If Zhang was shown to have been hired in Huizhou, where wages and compensation levels are significantly lower than in Shenzhen, Foxconn’s liability in the case would be substantially reduced. The worker’s father, Zhang Guangde, took Foxconn to the arbitration office in October, insisting that his son had been hired in Shenzhen.
In official documents seen on Friday by Reuters, the Shenzhen labor dispute arbitration committee ruled against the father. It said the company had produced a contract dated Aug 4, 2011, showing that the young engineer was hired by its Huizhou facility.
It added that at the time of the injury, the young Zhang was an employee of the Huizhou facility who had been sent to its Shenzhen facility for training.
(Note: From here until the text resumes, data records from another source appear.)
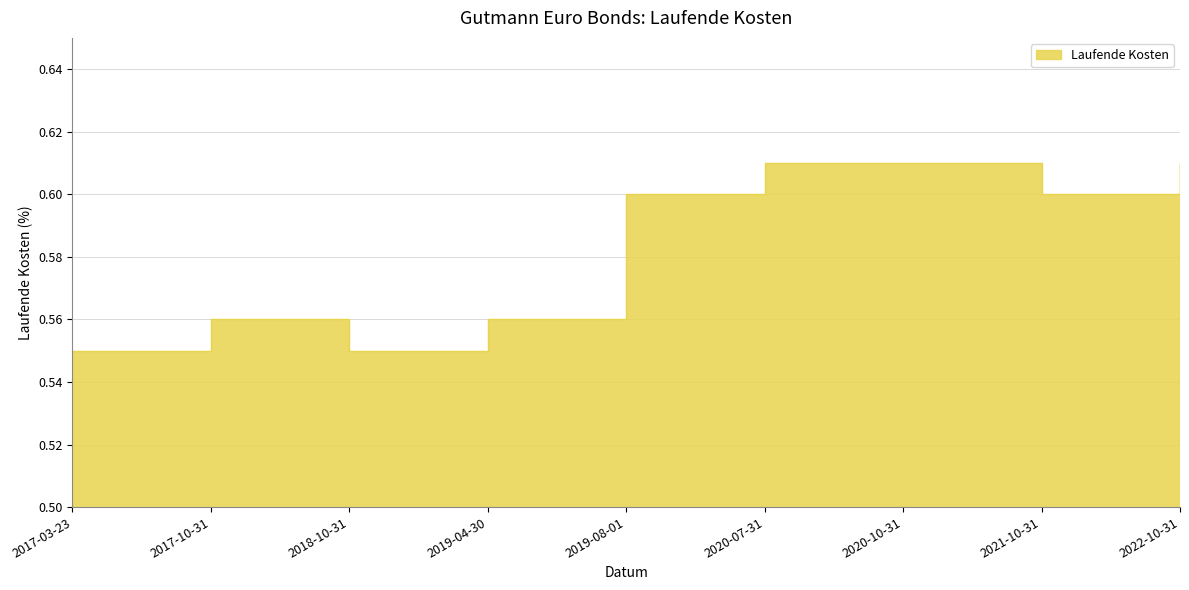

Count the values in the range 0 to 1.

9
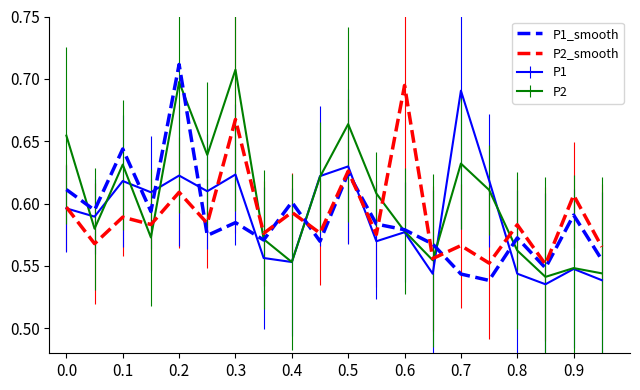

Which series has the largest total across all categories?

P2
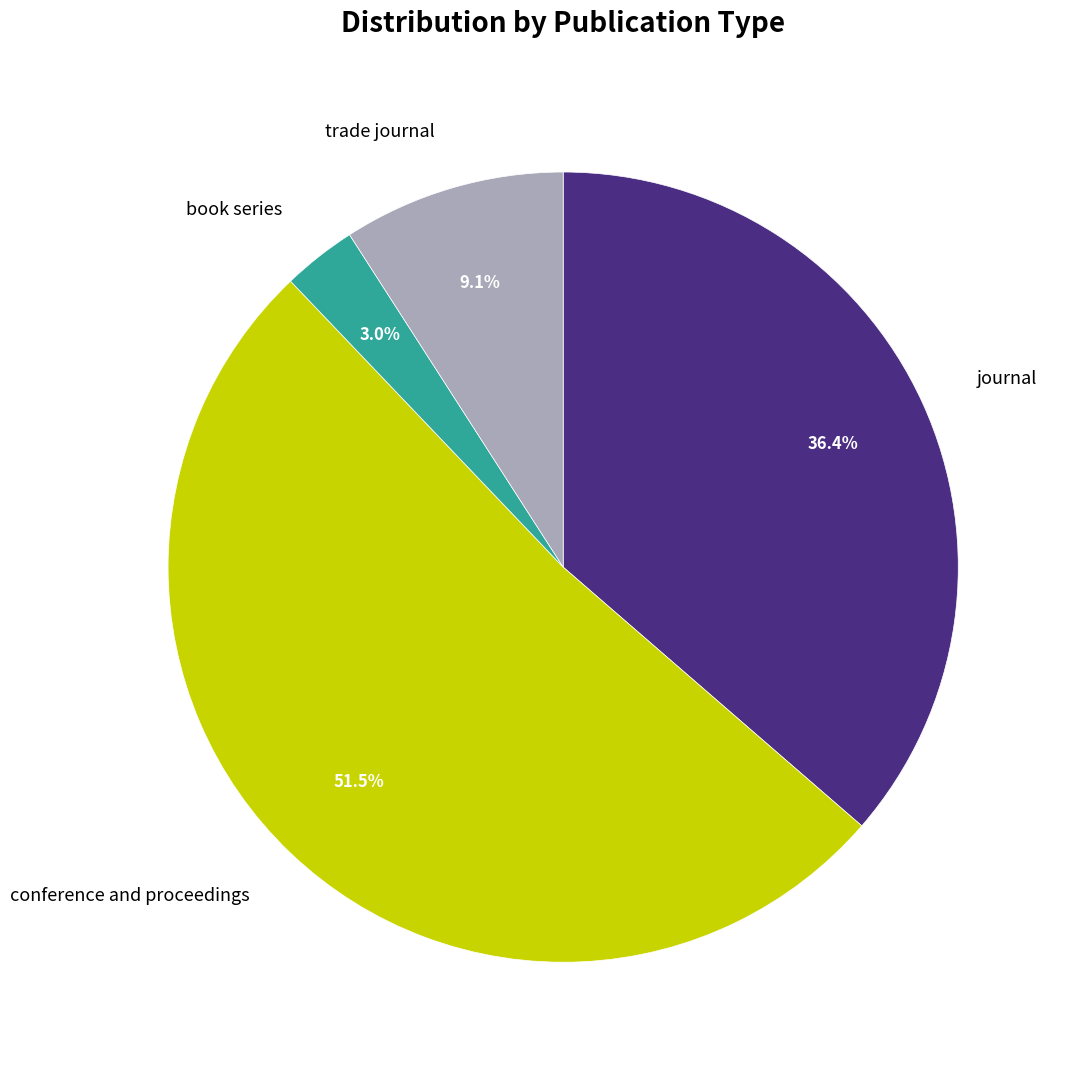

Combined, what portion of the pie is journal and conference and proceedings?

87.9%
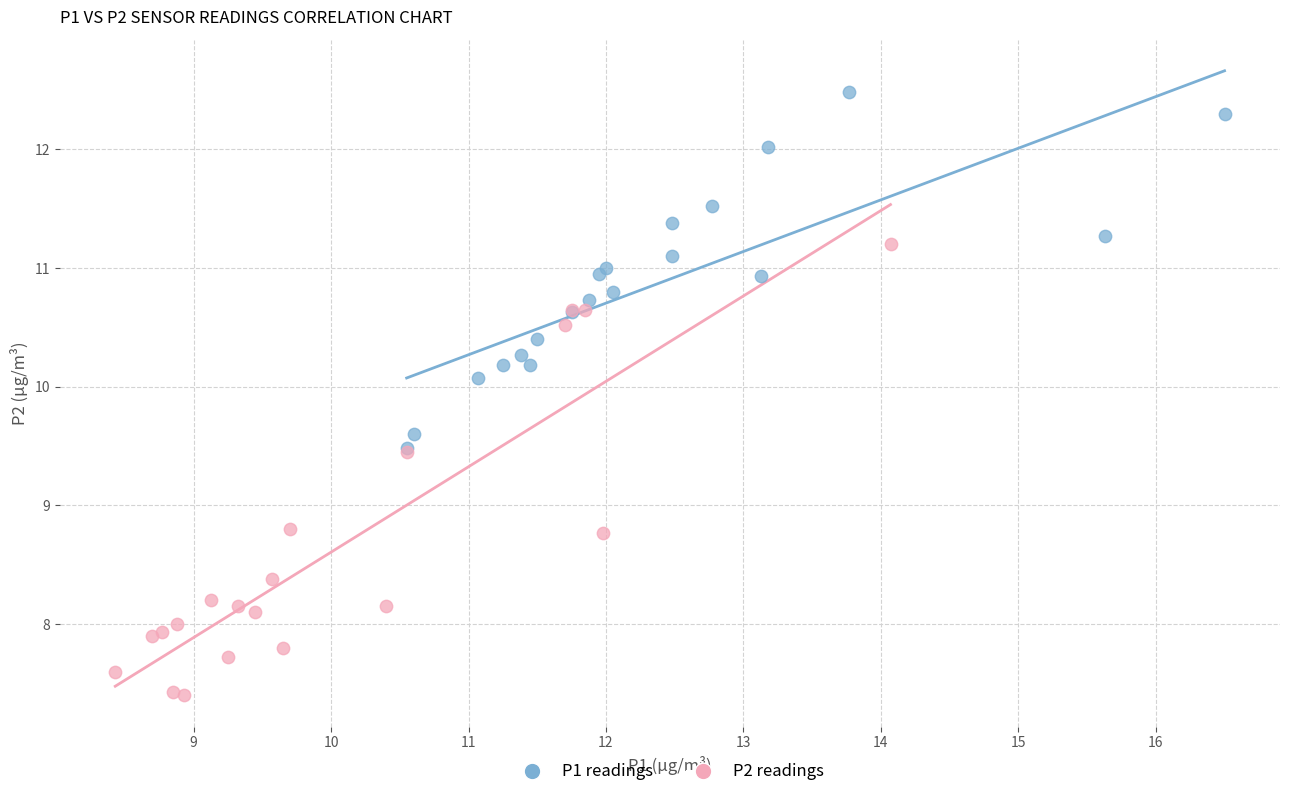

Which series reaches the maximum Y coordinate?

P1 readings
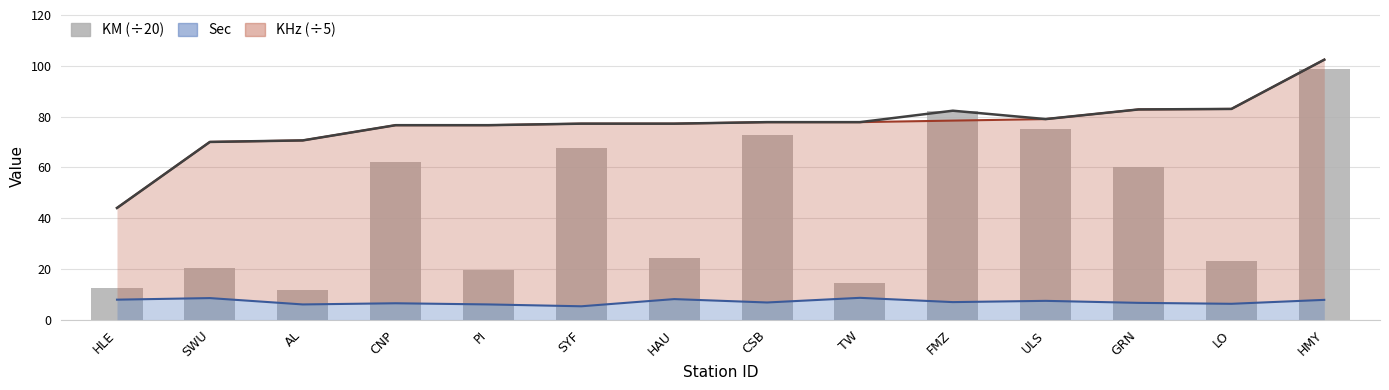

How many data points are above 60?

7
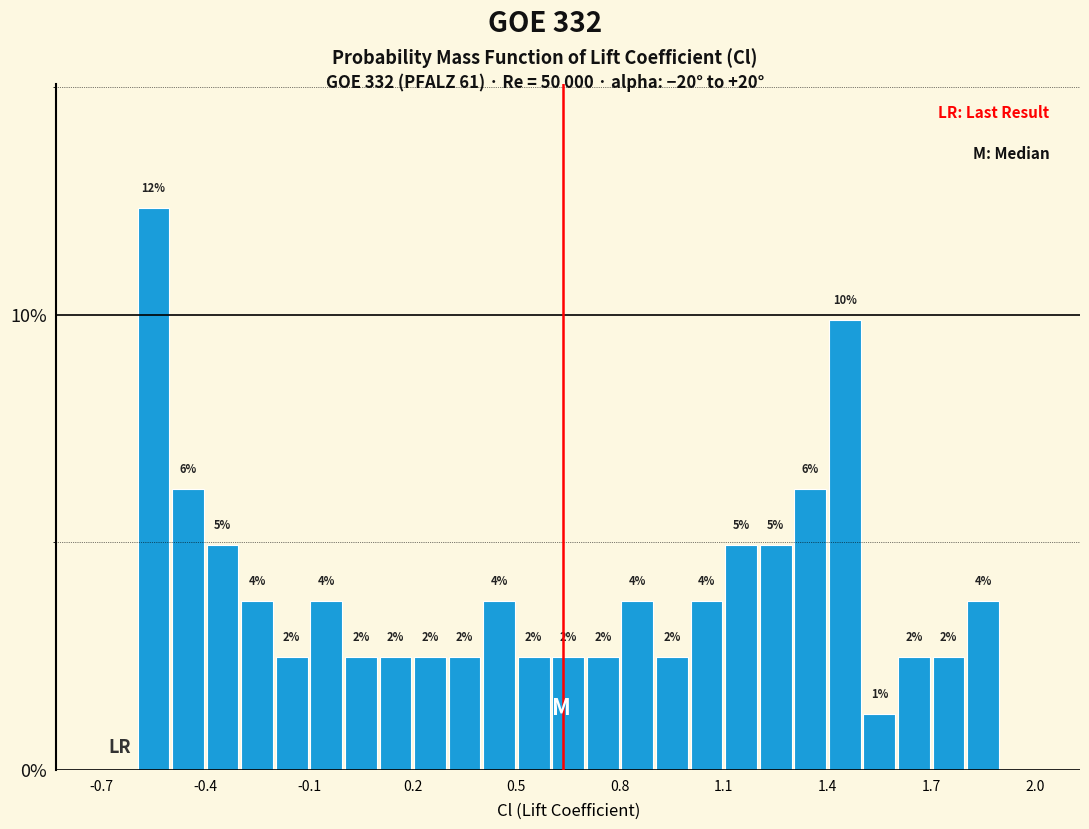

Read against the x-axis, roughly where is the centre of the tallest bar?

-0.55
Zhang will appeal the decision, but the attention paid to the case in both domestic and foreign media may already have made that a moot point. Foxconn representatives told Reuters:
“As we have reassured the family in the past, the place of Mr. Zhang’s employment has no impact on the level of support that our company will be providing Mr. Zhang and his family during his current rehabilitation or as part of any long-term care.”
Foxconn has said that it will now permit Zhang to be assessed for disability allowances in the Shenzhen plant.
Labour activists say that it is common for large firms to officially hire employees in the Chinese interior, where wages and benefits are lower, and then move them to factories in the busy industrial zones in South East China.